San José State University
Department of Economics
Thayer Watkins
Silicon Valley
& Tornado Alley

The Relative Variance of a Binary Function
of Random Variables Compared to that of
the Corresponding Unary Function

Measured characteristics of males and females have distributions which are at least approximately normal distibutions. Generally the means of these distribution are not significantly different but the variances of the distributions for females is significantly less than those for males. Rodolfo A. Gonzalez has hypothesized that the genes for such characteristics are carried only on the x chromosomes. Females have two X chromosomes, one from each parent, and males only one and that one from his mother. According to Gonzalez' formulation females would have the average of the abilities encoded in their two chromosomes. This reduces the variance compared to that of males. It would make the variance for females equal to one half of the variance for males. The relationship of a female's ability to that of her two parents may be more complicated than a simple average. This is the investigation of the mathematics of the matter.

Let f(u,v) be a function of two random variables, u and v, which have the same distribution. This means that the expected value of u and v are the same, E{u}=E{v}, and their variances, Var(u) and Var(v) are the same. The function f(u,v) is symmetric; i.e., f(v,u)=f(u,v). Let g(u)=f(u,u) be the corresponding unary function.

For small values of the variances of u and v

f(u,v) = f(E{u},E{v}) + fu(u−E{u}) + fv(v−E{v})
and thus
f(u,v)−E{f(u,v)} = [f(E{u},E{v})−E{f(u,v)}]
+ fu(u−E{u}) + fv(v−E{v})

For simplicity let α=[f(E{u},E{v})−E{f(u,v)}].


[f(u,v)−E{f(u,v)}]² = α² + αfu(u−E{u}) + αfv(v−E{v})
+ f²u(u−E{u})² + 2fufv(u−E{u})(v−E{v}) + f²v(v−E{v})²

Since E{u-E{u}}=0 and E{v-E{v}}=0 the taking of the expected values in the above equation yields

Var(f) = α² + f²uVar(u) + 2fufvCov(u,v) + f²vVar(v)
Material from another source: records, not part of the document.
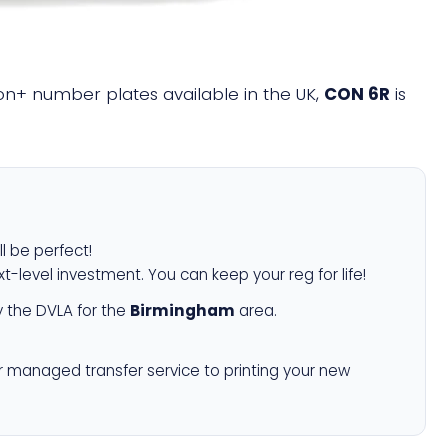
lion+ number plates available in the UK,
CON 6R
is
ll be perfect!
xt-level investment. You can keep your reg for life!
 the DVLA for the
Birmingham
area.
r managed transfer service to printing your new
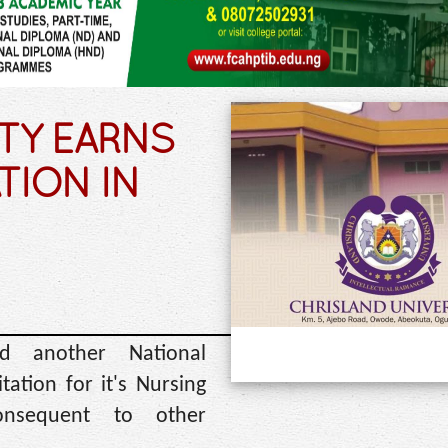
TY EARNS
TION IN
ed another National
tation for it's Nursing
nsequent to other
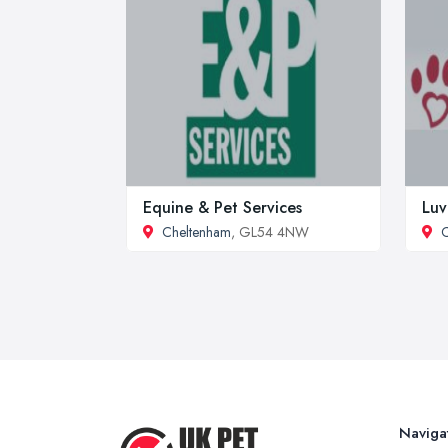
Equine & Pet Services
Luv
Cheltenham
, GL54 4NW
C
Naviga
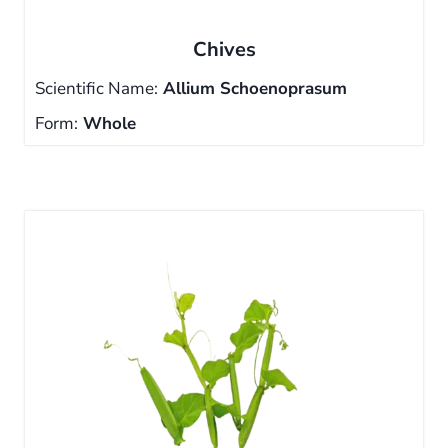
Chives
Scientific Name:
Allium Schoenoprasum
Form:
Whole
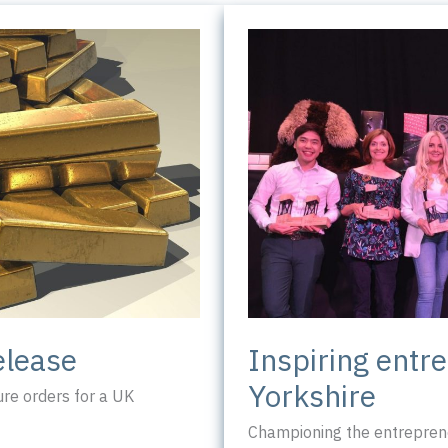
Inspiring entr
elease
Yorkshire
re orders for a UK
Championing the entreprene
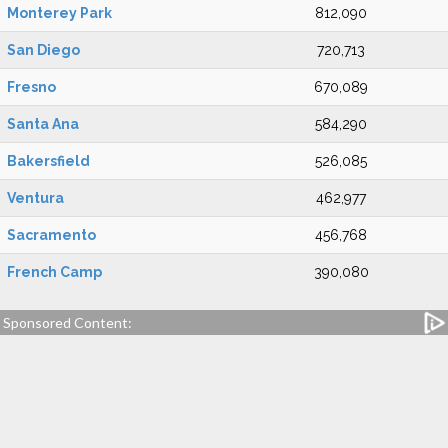
Monterey Park
812,090
San Diego
720,713
Fresno
670,089
Santa Ana
584,290
Bakersfield
526,085
Ventura
462,977
Sacramento
456,768
French Camp
390,080
Sponsored Content:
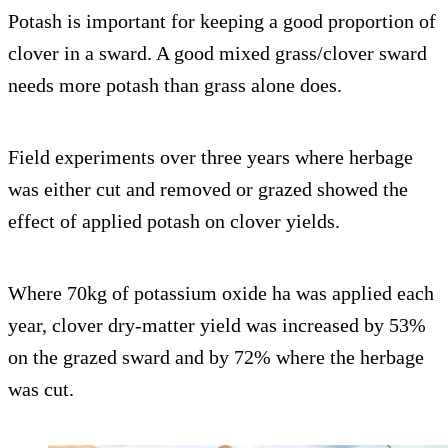
Potash is important for keeping a good proportion of
clover in a sward. A good mixed grass/clover sward
needs more potash than grass alone does.
Field experiments over three years where herbage
was either cut and removed or grazed showed the
effect of applied potash on clover yields.
Where 70kg of potassium oxide ha was applied each
year, clover dry-matter yield was increased by 53%
on the grazed sward and by 72% where the herbage
was cut.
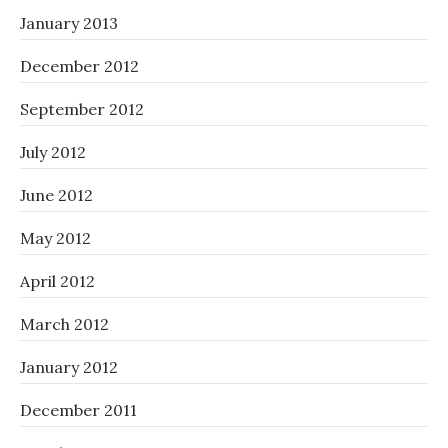
January 2013
December 2012
September 2012
July 2012
June 2012
May 2012
April 2012
March 2012
January 2012
December 2011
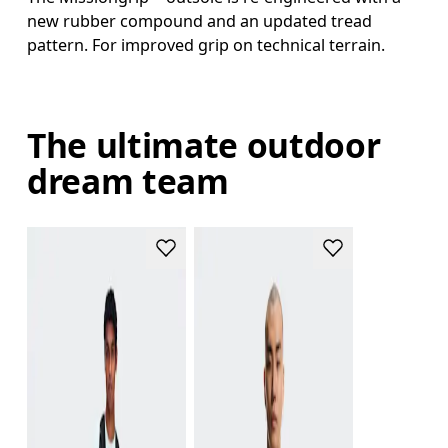
new rubber compound and an updated tread
pattern. For improved grip on technical terrain.
The ultimate outdoor
dream team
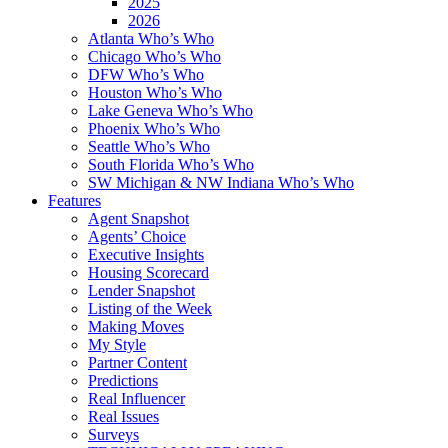
2025
2026
Atlanta Who’s Who
Chicago Who’s Who
DFW Who’s Who
Houston Who’s Who
Lake Geneva Who’s Who
Phoenix Who’s Who
Seattle Who’s Who
South Florida Who’s Who
SW Michigan & NW Indiana Who’s Who
Features
Agent Snapshot
Agents’ Choice
Executive Insights
Housing Scorecard
Lender Snapshot
Listing of the Week
Making Moves
My Style
Partner Content
Predictions
Real Influencer
Real Issues
Surveys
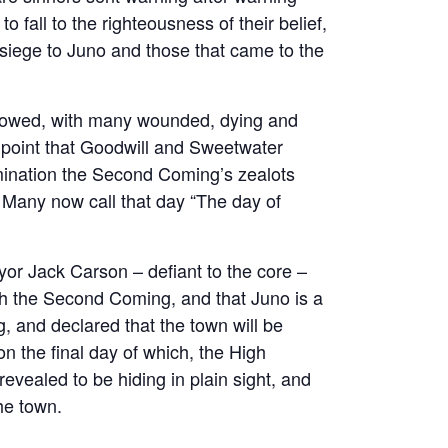
o fall to the righteousness of their belief,
y siege to Juno and those that came to the
llowed, with many wounded, dying and
 point that Goodwill and Sweetwater
ermination the Second Coming’s zealots
 Many now call that day “The day of
or Jack Carson – defiant to the core –
ith the Second Coming, and that Juno is a
g, and declared that the town will be
on the final day of which, the High
vealed to be hiding in plain sight, and
he town.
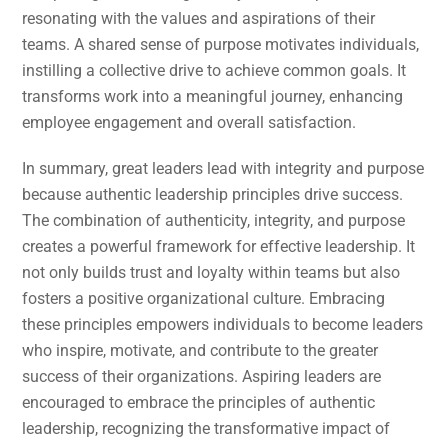
resonating with the values and aspirations of their
teams. A shared sense of purpose motivates individuals,
instilling a collective drive to achieve common goals. It
transforms work into a meaningful journey, enhancing
employee engagement and overall satisfaction.
In summary, great leaders lead with integrity and purpose
because authentic leadership principles drive success.
The combination of authenticity, integrity, and purpose
creates a powerful framework for effective leadership. It
not only builds trust and loyalty within teams but also
fosters a positive organizational culture. Embracing
these principles empowers individuals to become leaders
who inspire, motivate, and contribute to the greater
success of their organizations. Aspiring leaders are
encouraged to embrace the principles of authentic
leadership, recognizing the transformative impact of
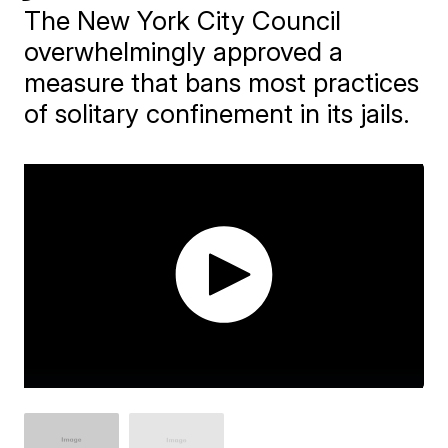
The New York City Council
overwhelmingly approved a
measure that bans most practices
of solitary confinement in its jails.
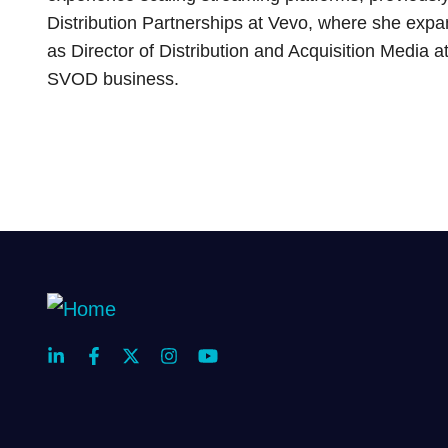
Distribution Partnerships at Vevo, where she exp
as Director of Distribution and Acquisition Media
SVOD business.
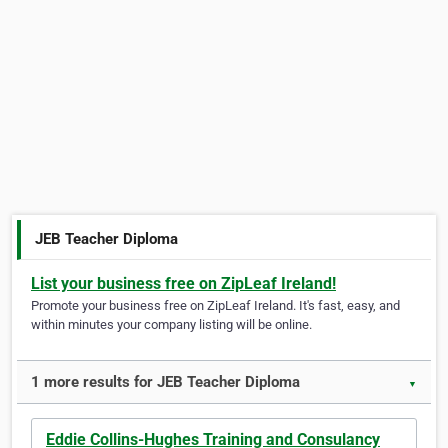
JEB Teacher Diploma
List your business free on ZipLeaf Ireland!
Promote your business free on ZipLeaf Ireland. It's fast, easy, and
within minutes your company listing will be online.
1 more results for JEB Teacher Diploma
▼
Eddie Collins-Hughes Training and Consulancy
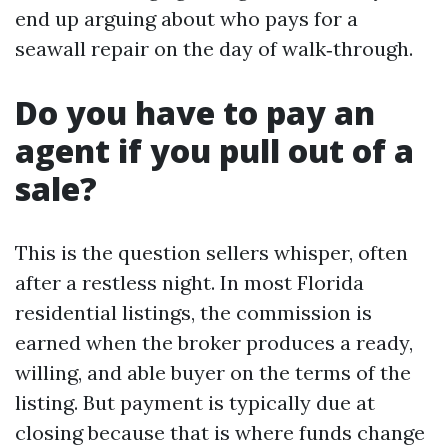
end up arguing about who pays for a
seawall repair on the day of walk‑through.
Do you have to pay an
agent if you pull out of a
sale?
This is the question sellers whisper, often
after a restless night. In most Florida
residential listings, the commission is
earned when the broker produces a ready,
willing, and able buyer on the terms of the
listing. But payment is typically due at
closing because that is where funds change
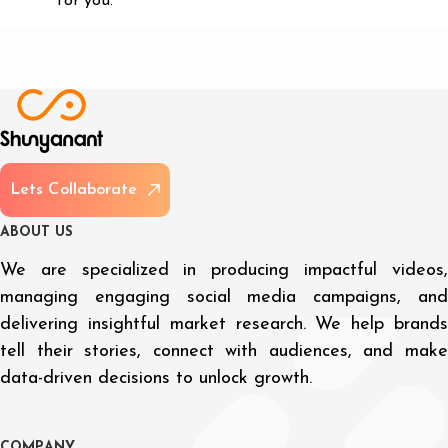
for you.
L
e
t
s
C
o
l
l
a
b
o
r
a
t
e
A
B
O
U
T
U
S
We are specialized in producing impactful videos,
managing engaging social media campaigns, and
delivering insightful market research. We help brands
tell their stories, connect with audiences, and make
data-driven decisions to unlock growth.
C
O
M
P
A
N
Y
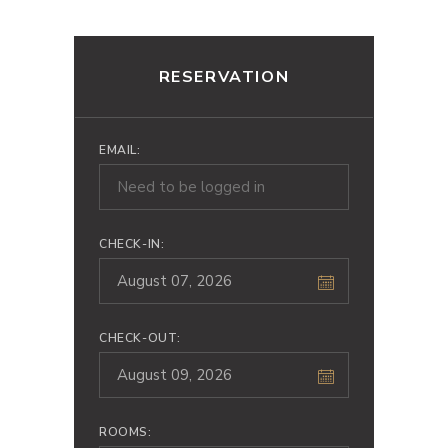
RESERVATION
EMAIL:
CHECK-IN:
CHECK-OUT:
ROOMS:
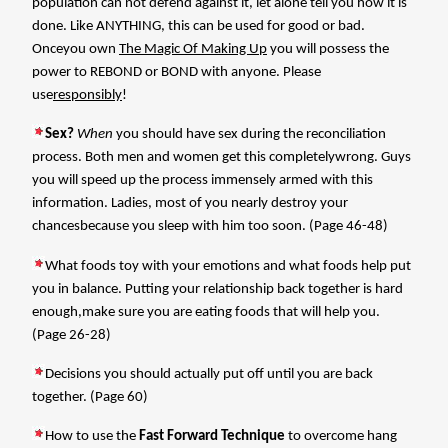
population can not defend against it, let alone tell you how it is
done. Like ANYTHING, this can be used for good or bad.
Onceyou own
The Magic Of Making Up
you will possess the
power to REBOND or BOND with anyone. Please
use
responsibly
!
Sex?
When
you should have sex during the reconciliation
process. Both men and women get this completelywrong. Guys
you will speed up the process immensely armed with this
information. Ladies, most of you nearly destroy your
chancesbecause you sleep with him too soon. (Page 46-48)
What foods toy with your emotions and what foods help put
you in balance. Putting your relationship back together is hard
enough,make sure you are eating foods that will help you.
(Page 26-28)
Decisions you should actually put off until you are back
together. (Page 60)
How to use the
Fast Forward Technique
to overcome hang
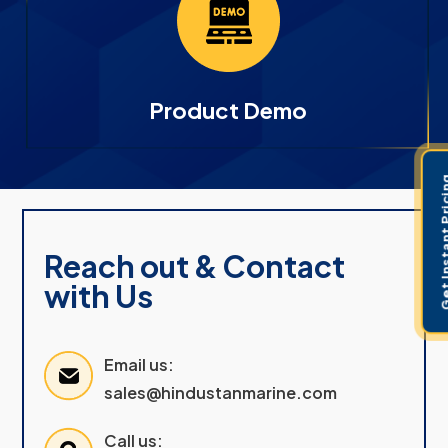
Product Demo
Get Instant 
Reach out & Contact
with Us
Email us:
sales@hindustanmarine.com
Call us:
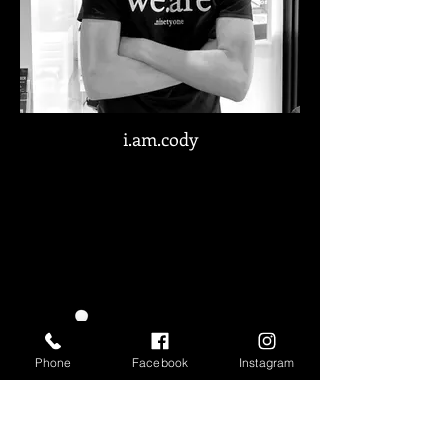
i.am.cody
Phone
Facebook
Instagram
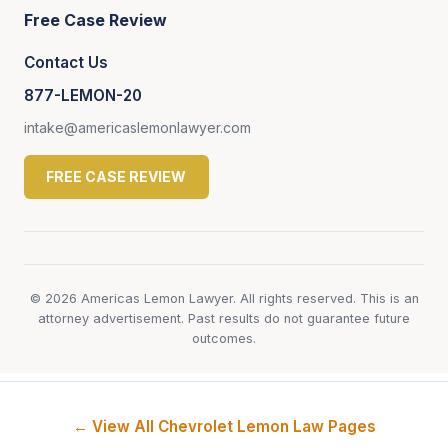
Free Case Review
Contact Us
877-LEMON-20
intake@americaslemonlawyer.com
FREE CASE REVIEW
© 2026 Americas Lemon Lawyer. All rights reserved. This is an
attorney advertisement. Past results do not guarantee future
outcomes.
← View All Chevrolet Lemon Law Pages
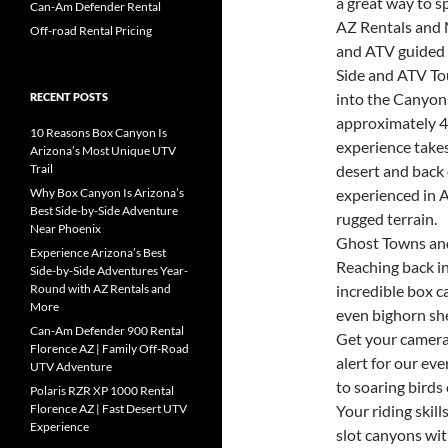
a great way to s
Can-Am Defender Rental
AZ Rentals and 
Off-road Rental Pricing
and ATV guided 
Side and ATV To
into the Canyon
RECENT POSTS
approximately 4
10 Reasons Box Canyon Is
experience take
Arizona’s Most Unique UTV
Trail
desert and back 
Why Box Canyon Is Arizona’s
experienced in A
Best Side-by-Side Adventure
rugged terrain.
Near Phoenix
Ghost Towns and
Experience Arizona’s Best
Reaching back in
Side-by-Side Adventures Year-
Round with AZ Rentals and
incredible box 
More
even bighorn sh
Can-Am Defender 900 Rental
Get your camera
Florence AZ | Family Off-Road
alert for our ev
UTV Adventure
to soaring birds 
Polaris RZR XP 1000 Rental
Florence AZ | Fast Desert UTV
Your riding skil
Experience
slot canyons wit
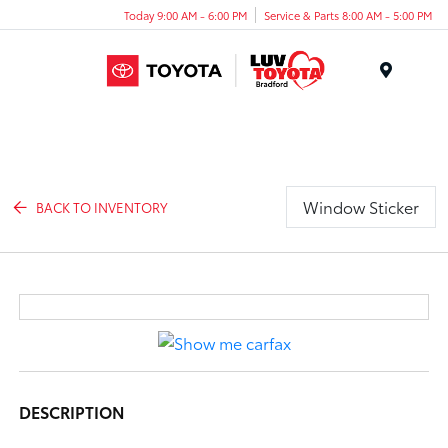
Today 9:00 AM - 6:00 PM
Service & Parts 8:00 AM - 5:00 PM
Menu
Window Sticker
BACK TO INVENTORY
DESCRIPTION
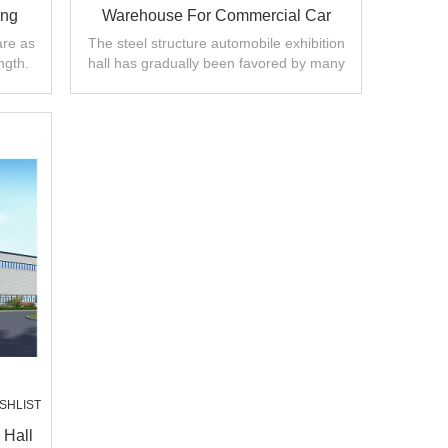
ing
Warehouse For Commercial Car
Showroom With Perfect Design
are as
The steel structure automobile exhibition
ngth.
hall has gradually been favored by many
automobile manufacturers.
SHLIST
 Hall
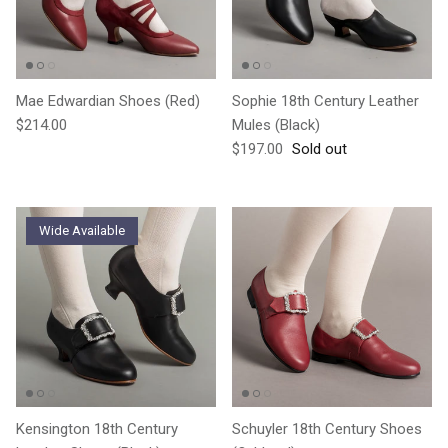
Mae Edwardian Shoes (Red)
Sophie 18th Century Leather
Regular price
$214.00
Mules (Black)
Regular price
$197.00
Sold out
Wide Available
Kensington 18th Century
Schuyler 18th Century Shoes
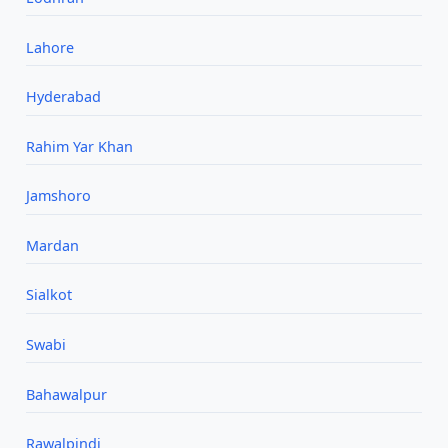
Lahore
Hyderabad
Rahim Yar Khan
Jamshoro
Mardan
Sialkot
Swabi
Bahawalpur
Rawalpindi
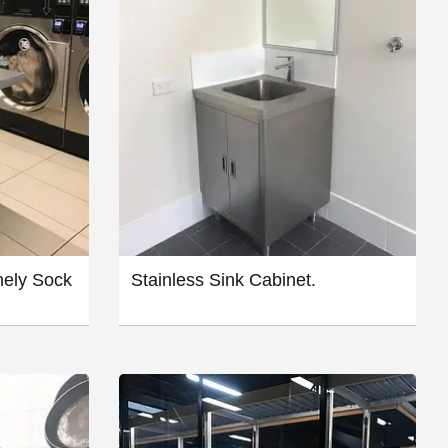
nely Sock
Stainless Sink Cabinet.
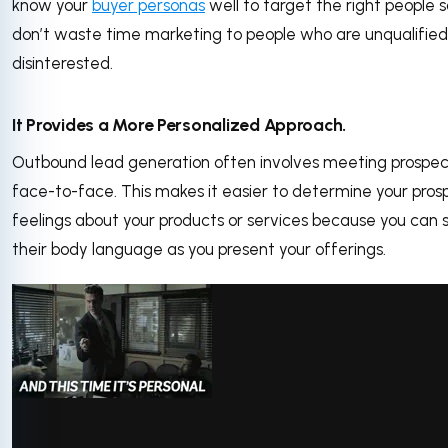
know your
buyer personas
well to target the right people 
don’t waste time marketing to people who are unqualified
disinterested.
It Provides a More Personalized Approach.
Outbound lead generation often involves meeting prospec
face-to-face. This makes it easier to determine your pros
feelings about your products or services because you can 
their body language as you present your offerings.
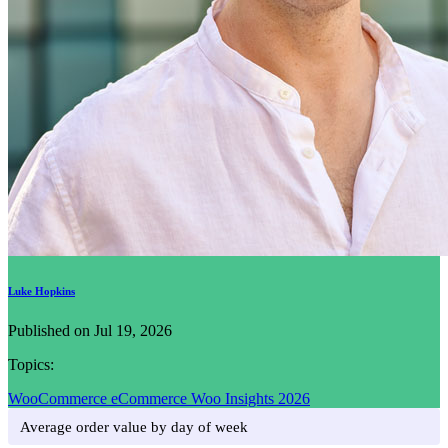
Luke Hopkins
Published on Jul 19, 2026
Topics:
WooCommerce
eCommerce
Woo Insights 2026
Average order value by day of week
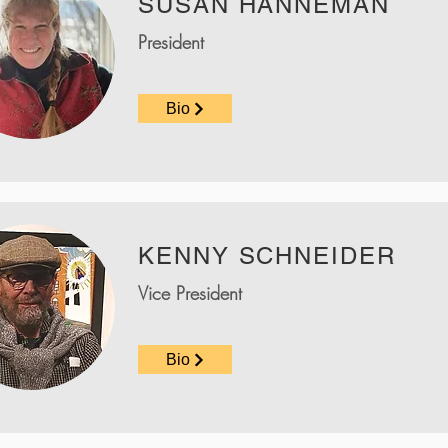
SUSAN HANNEMAN
President
Bio
KENNY SCHNEIDER
Vice President
Bio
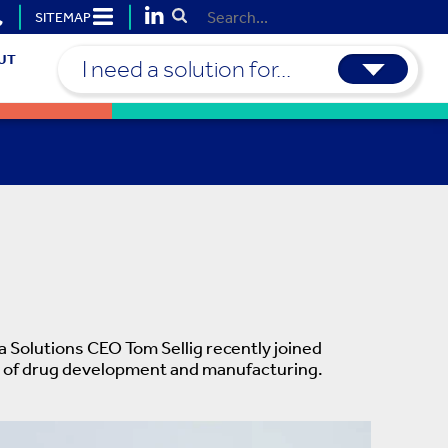
SITEMAP
Submit Search
UT
I need a solution for...
a Solutions CEO Tom Sellig recently joined
ure of drug development and manufacturing.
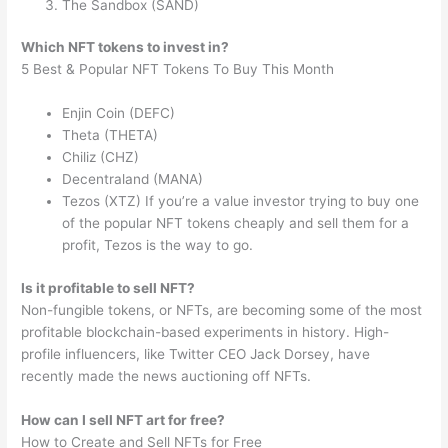
The Sandbox (SAND)
Which NFT tokens to invest in?
5 Best & Popular NFT Tokens To Buy This Month
Enjin Coin (DEFC)
Theta (THETA)
Chiliz (CHZ)
Decentraland (MANA)
Tezos (XTZ) If you’re a value investor trying to buy one
of the popular NFT tokens cheaply and sell them for a
profit, Tezos is the way to go.
Is it profitable to sell NFT?
Non-fungible tokens, or NFTs, are becoming some of the most
profitable blockchain-based experiments in history. High-
profile influencers, like Twitter CEO Jack Dorsey, have
recently made the news auctioning off NFTs.
How can I sell NFT art for free?
How to Create and Sell NFTs for Free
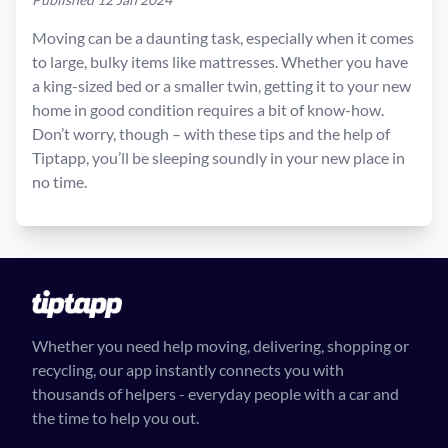
Moving can be a daunting task, especially when it comes
to large, bulky items like mattresses. Whether you have
a king-sized bed or a smaller twin, getting it to your new
home in good condition requires a bit of know-how.
Don’t worry, though – with these tips and the help of
Tiptapp, you’ll be sleeping soundly in your new place in
no time.
Whether you need help moving, delivering, shopping or
recycling, our app instantly connects you with
thousands of helpers - everyday people with a car and
the time to help you out.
If u and v are independent then Cov(u,v)=0. The above equation then reduces to

Var(f) = α² + f²uVar(u) + f²vVar(v)

Let Var(u) and Var(v) be denoted as σ². Since E{u}=E{v} and f is symmetric fu(E{u}) is equal to fv(E{v}). Let the common value be denoted as φ. As σ² → 0, α → 0, so take α to be zero. The above equation is then

Var(f) = 2φ²σ²

On the other hand if u and v are the same, as in g(u)=f(u,u), then Cov(u,v)=σ². This means that

Var(g) = φσ² + 2φσ² + φσ² = 4φσ²
and therefore
Var(f)/Var(g) = 1/2

The ratio of the standard deviations is then 1/√2, approximately 0.7.